Kolejne mecze pokazują, że aktualny skład jeszcze nie przyswoił sobie koszykówki preferowanej przez Davida Dedka. „Czerwono-czarni” mają duże problemy z defensywą, która nie stanowi monolitu, a kolejni rywale są w stanie ją rozmontować jednym dobrym podaniem. Do tego część koszykarzy popełnia w obronie proste błędy, które niweczą pracę reszty ekipy. Najczęściej widać to po Quentonie De Cosey, ale kłopoty w tym elemencie ma również chociażby Doron Lamb.

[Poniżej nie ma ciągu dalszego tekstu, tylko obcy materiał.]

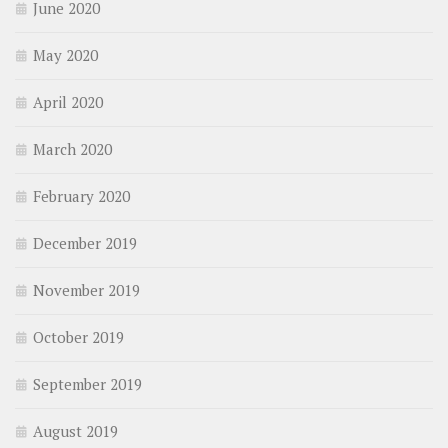
June 2020
May 2020
April 2020
March 2020
February 2020
December 2019
November 2019
October 2019
September 2019
August 2019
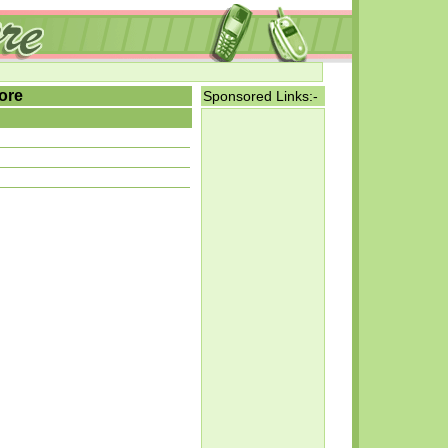
ore
Sponsored Links:-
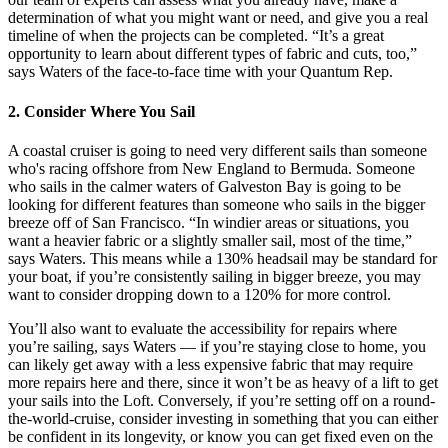
determination of what you might want or need, and give you a real
timeline of when the projects can be completed. “It’s a great
opportunity to learn about different types of fabric and cuts, too,”
says Waters of the face-to-face time with your Quantum Rep.
2. Consider Where You Sail
A coastal cruiser is going to need very different sails than someone
who's racing offshore from New England to Bermuda. Someone
who sails in the calmer waters of Galveston Bay is going to be
looking for different features than someone who sails in the bigger
breeze off of San Francisco. “In windier areas or situations, you
want a heavier fabric or a slightly smaller sail, most of the time,”
says Waters. This means while a 130% headsail may be standard for
your boat, if you’re consistently sailing in bigger breeze, you may
want to consider dropping down to a 120% for more control.
You’ll also want to evaluate the accessibility for repairs where
you’re sailing, says Waters — if you’re staying close to home, you
can likely get away with a less expensive fabric that may require
more repairs here and there, since it won’t be as heavy of a lift to get
your sails into the Loft. Conversely, if you’re setting off on a round-
the-world-cruise, consider investing in something that you can either
be confident in its longevity, or know you can get fixed even on the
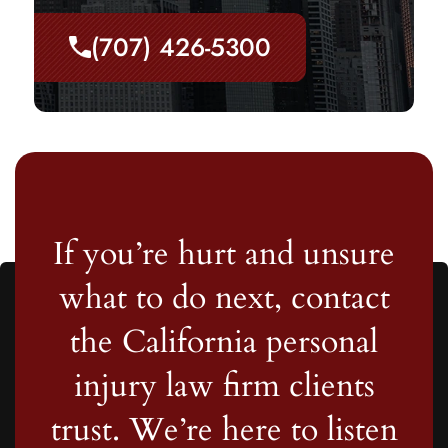
(707) 426-5300
If you’re hurt and unsure
what to do next, contact
the California personal
injury law firm clients
trust. We’re here to listen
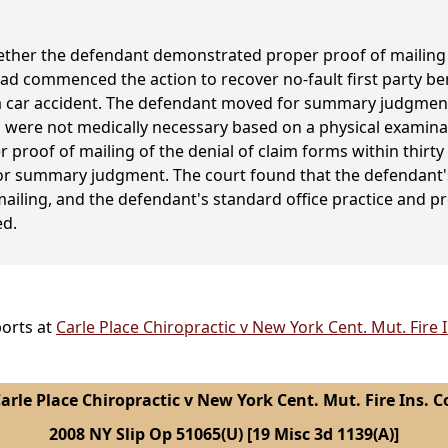
ether the defendant demonstrated proper proof of mailing o
had commenced the action to recover no-fault first party ben
 a car accident. The defendant moved for summary judgment,
were not medically necessary based on a physical examinat
 proof of mailing of the denial of claim forms within thirty 
or summary judgment. The court found that the defendant's
ailing, and the defendant's standard office practice and p
ed.
ports at
Carle Place Chiropractic v New York Cent. Mut. Fire 
arle Place Chiropractic v New York Cent. Mut. Fire Ins. C
2008 NY Slip Op 51065(U) [19 Misc 3d 1139(A)]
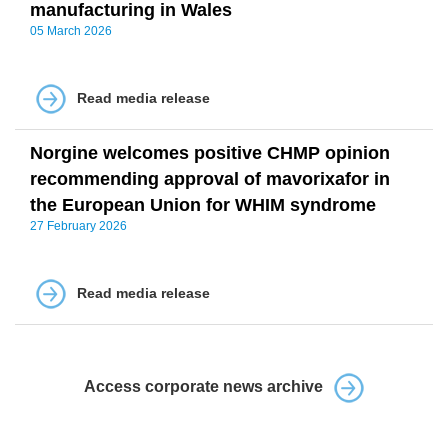
manufacturing in Wales
05 March 2026
Read media release
Norgine welcomes positive CHMP opinion
recommending approval of mavorixafor in
the European Union for WHIM syndrome
27 February 2026
Read media release
Access corporate news archive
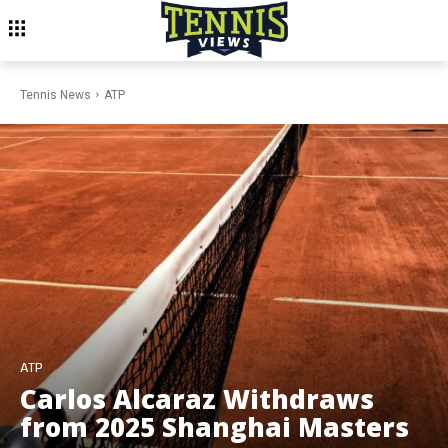
Tennis News
ATP
ATP
Carlos Alcaraz Withdraws
from 2025 Shanghai Masters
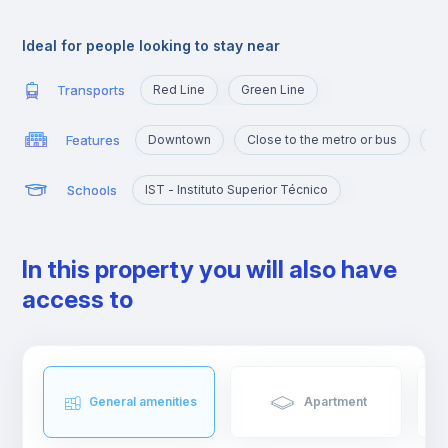
Alameda is an excellent location for those who are going to
study at Técnico or those who want to quickly reach the
Ideal for people looking to stay near
busiest areas of the city, namely Baixa, Rossio, Marquês de
Pombal, Cidade Universitária or Cais Sodré.
Transports
Red Line
Green Line
Features
Downtown
Close to the metro or bus
Po
Schools
IST - Instituto Superior Técnico
In this property you will also have
access to
General amenities
Apartment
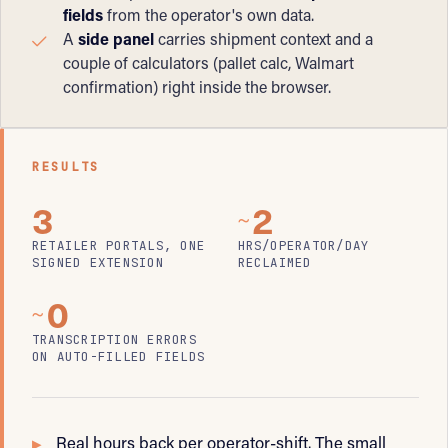
fields
from the operator's own data.
A
side panel
carries shipment context and a
couple of calculators (pallet calc, Walmart
confirmation) right inside the browser.
RESULTS
3
2
~
RETAILER PORTALS, ONE
HRS/OPERATOR/DAY
SIGNED EXTENSION
RECLAIMED
0
~
TRANSCRIPTION ERRORS
ON AUTO-FILLED FIELDS
Real hours back per operator-shift. The small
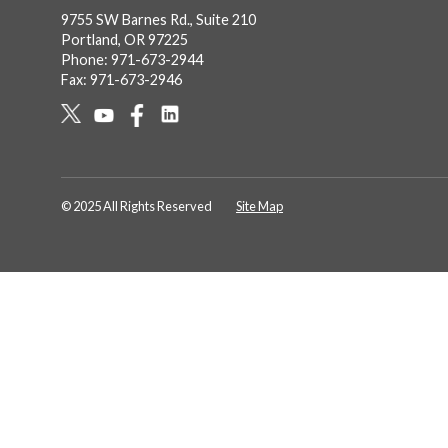
9755 SW Barnes Rd., Suite 210
Portland, OR 97225
Phone: 971-673-2944
Fax: 971-673-2946
Social
Links
© 2025 All Rights Reserved
Site Map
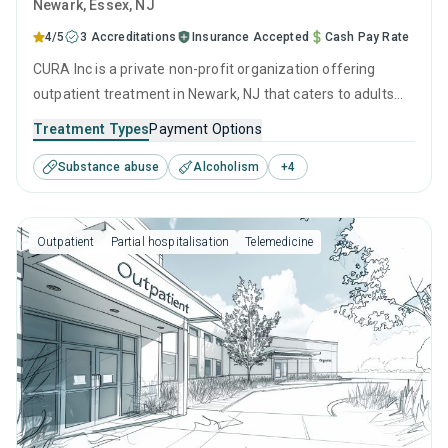
Newark
, Essex,
NJ
4/5
3 Accreditations
Insurance Accepted
Cash Pay Rate
CURA Inc is a private non-profit organization offering
outpatient treatment in Newark, NJ that caters to adults
and young adults seeking help for substance use disorders.
Treatment Types
Payment Options
This center offers programs for substance use treatment
Substance abuse
Alcoholism
+
4
including anger management, brief intervention, cognitive
behavioral therapy, motivational interviewing and matrix
model.
Outpatient
Partial hospitalisation
Telemedicine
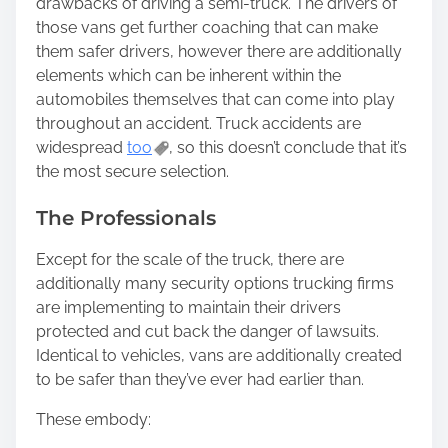
drawbacks of driving a semi-truck. The drivers of
those vans get further coaching that can make
them safer drivers, however there are additionally
elements which can be inherent within the
automobiles themselves that can come into play
throughout an accident. Truck accidents are
widespread
too
, so this doesn’t conclude that it’s
the most secure selection.
The Professionals
Except for the scale of the truck, there are
additionally many security options trucking firms
are implementing to maintain their drivers
protected and cut back the danger of lawsuits.
Identical to vehicles, vans are additionally created
to be safer than they’ve ever had earlier than.
These embody:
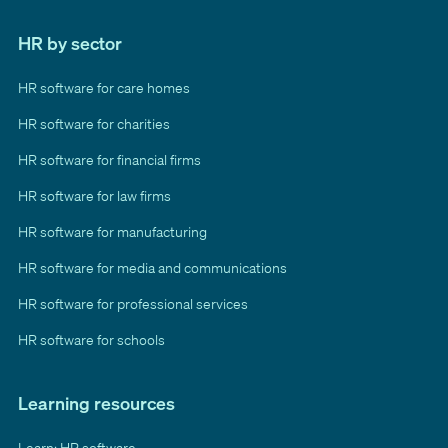
HR by sector
HR software for care homes
HR software for charities
HR software for financial firms
HR software for law firms
HR software for manufacturing
HR software for media and communications
HR software for professional services
HR software for schools
Learning resources
Learn: HR software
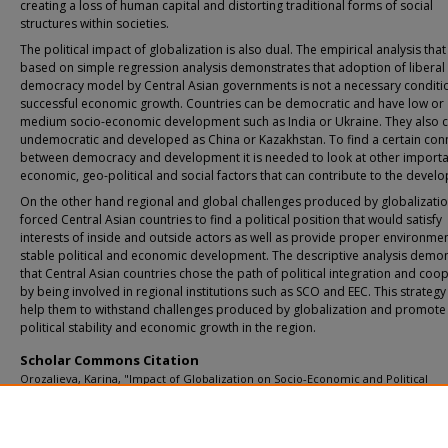
creating a loss of human capital and distorting traditional forms of social
structures within societies.
The political impact of globalization is also dual. The empirical analysis that 
based on simple regression analysis demonstrates that adoption of liberal
democracy model by Central Asian governments is not a necessary conditi
successful economic growth. Countries can be democratic and have low or
medium socio-economic development such as India or Ukraine. They also 
undemocratic and developed as China or Kazakhstan. To find a certain con
between democracy and development it is needed to look at other importa
economic, geo-political and social factors that can contribute to the devel
On the other hand regional and global challenges produced by globalizati
forced Central Asian countries to find a political position that would satisfy
interests of inside and outside actors as well as provide proper environmen
stable political and economic development. The descriptive analysis demo
that Central Asian countries chose the path of political integration and coo
by being involved in regional institutions such as SCO and EEC. This strategy
help them to withstand challenges produced by globalization and promote
political stability and economic growth in the region.
Scholar Commons Citation
Orozalieva, Karina, "Impact of Globalization on Socio-Economic and Political
Development of the Central Asian Countries" (2010).
USF Tampa Graduate Theses
Dissertations.
https://digitalcommons.usf.edu/etd/1730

W ofensywie natomiast jest to zespół, który ma olbrzymie problemy z oddawaniem rzutów. Start jest jedną z drużyn, które grają najwolniej w całej lidze, o czym świadczy liczba rzutów z gry. W tym elemencie lublinianie są na drugim miejscu od końca. Bardzo podobnie rzecz ma się również liczbą zdobytych punktów, których średnio notują 71,7. Gorsze w tym elemencie jest tylko Asseco Arka Gdynia. Problemy Startu uwypukliły się zwłaszcza w ostatniej kolejce, kiedy „czerwono-czarni” rywalizowali z Legią Warszawa. Przegrali 60:69, a w drugiej kwarcie byli w stanie zdobyć ledwie 4 pkt.
– Przestój w drugiej kwarcie ustawił wynik. Nie możemy pozwolić sobie na to, aby drużyna przeciwna zdobywała 21 punktów więcej w kwarcie od nas, a my abyśmy rzucali zaledwie cztery. W tej kwarcie był największy problem z naszą grą. W trzeciej kwarcie zaczęliśmy lepiej grać w obronie, lepiej dzielić się piłką i udało się nam zniwelować straty, ale wiemy jak ciężko jest wrócić do meczu, kiedy ma się stratę 20 punktów. Staraliśmy się zrobić wszystko w drugiej połowie, ale nie udało się, bo druga kwarta zaważyła na końcowym wyniku.
Ta długa lista problemów sprawiła, że David Dedek nie może być spokojny o swoją posadę. Wprawdzie oficjalnie tematu zmiany szkoleniowca nie ma, to w kuluarach pojawiają się kolejne nazwiska potencjalnych następców. Słoweniec może jednak się uratować, jeżeli zespół zaliczy progres. Dobrym sygnałem byłoby pokonanie w piątek Twardych Pierników Toruń. Najbliższy przeciwnik jest jednak drużyną, która ostatnio znajduje się w dobrej formie. 4 zwycięstwa w 6 spotkaniach plasują Twarde Pierniki na 6 miejscu. W ich zespole największą gwiazdą jest Maurice Watson. 28-letni Amerykanin zdominował zespół notując średnio w meczu blisko 18 pkt i 10 asyst. Warto jednak zwrócić uwagę też na mierzącego 213 cm Trevora Thompsona czy reprezentanta Polski, Aarona Cela.
Piątkowy mecz rozpocznie się o godz. 19.30. Relację z niego będzie można obejrzeć na płatnej platformie internetowej Emocje.tv.